▶ **Entries supplied**:
###

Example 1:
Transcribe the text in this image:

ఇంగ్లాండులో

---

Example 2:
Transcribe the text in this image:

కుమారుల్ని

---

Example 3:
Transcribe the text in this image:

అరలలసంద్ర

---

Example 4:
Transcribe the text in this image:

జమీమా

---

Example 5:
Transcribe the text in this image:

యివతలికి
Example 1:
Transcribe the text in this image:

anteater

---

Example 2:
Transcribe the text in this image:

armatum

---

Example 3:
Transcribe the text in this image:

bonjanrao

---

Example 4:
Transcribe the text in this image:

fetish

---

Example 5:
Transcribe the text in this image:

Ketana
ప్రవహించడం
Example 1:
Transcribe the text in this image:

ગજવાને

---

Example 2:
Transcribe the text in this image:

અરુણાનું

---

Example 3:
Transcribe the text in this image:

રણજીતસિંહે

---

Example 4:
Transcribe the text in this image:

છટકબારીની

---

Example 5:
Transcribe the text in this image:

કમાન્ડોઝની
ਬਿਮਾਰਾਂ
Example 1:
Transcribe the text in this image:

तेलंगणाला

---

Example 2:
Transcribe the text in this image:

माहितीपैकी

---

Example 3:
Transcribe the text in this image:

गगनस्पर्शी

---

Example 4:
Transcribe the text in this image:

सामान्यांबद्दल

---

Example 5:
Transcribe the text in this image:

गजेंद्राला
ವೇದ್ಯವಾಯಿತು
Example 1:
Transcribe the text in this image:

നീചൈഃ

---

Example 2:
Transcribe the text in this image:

###

▶ **Your task**:
Copy every line of the records above, leaving each one unchanged.

▶ **Output of the task**:
Example 1:
Transcribe the text in this image:

ఇంగ్లాండులో

---

Example 2:
Transcribe the text in this image:

కుమారుల్ని

---

Example 3:
Transcribe the text in this image:

అరలలసంద్ర

---

Example 4:
Transcribe the text in this image:

జమీమా

---

Example 5:
Transcribe the text in this image:

యివతలికి
Example 1:
Transcribe the text in this image:

anteater

---

Example 2:
Transcribe the text in this image:

armatum

---

Example 3:
Transcribe the text in this image:

bonjanrao

---

Example 4:
Transcribe the text in this image:

fetish

---

Example 5:
Transcribe the text in this image:

Ketana
ప్రవహించడం
Example 1:
Transcribe the text in this image:

ગજવાને

---

Example 2:
Transcribe the text in this image:

અરુણાનું

---

Example 3:
Transcribe the text in this image:

રણજીતસિંહે

---

Example 4:
Transcribe the text in this image:

છટકબારીની

---

Example 5:
Transcribe the text in this image:

કમાન્ડોઝની
ਬਿਮਾਰਾਂ
Example 1:
Transcribe the text in this image:

तेलंगणाला

---

Example 2:
Transcribe the text in this image:

माहितीपैकी

---

Example 3:
Transcribe the text in this image:

गगनस्पर्शी

---

Example 4:
Transcribe the text in this image:

सामान्यांबद्दल

---

Example 5:
Transcribe the text in this image:

गजेंद्राला
ವೇದ್ಯವಾಯಿತು
Example 1:
Transcribe the text in this image:

നീചൈഃ

---

Example 2:
Transcribe the text in this image:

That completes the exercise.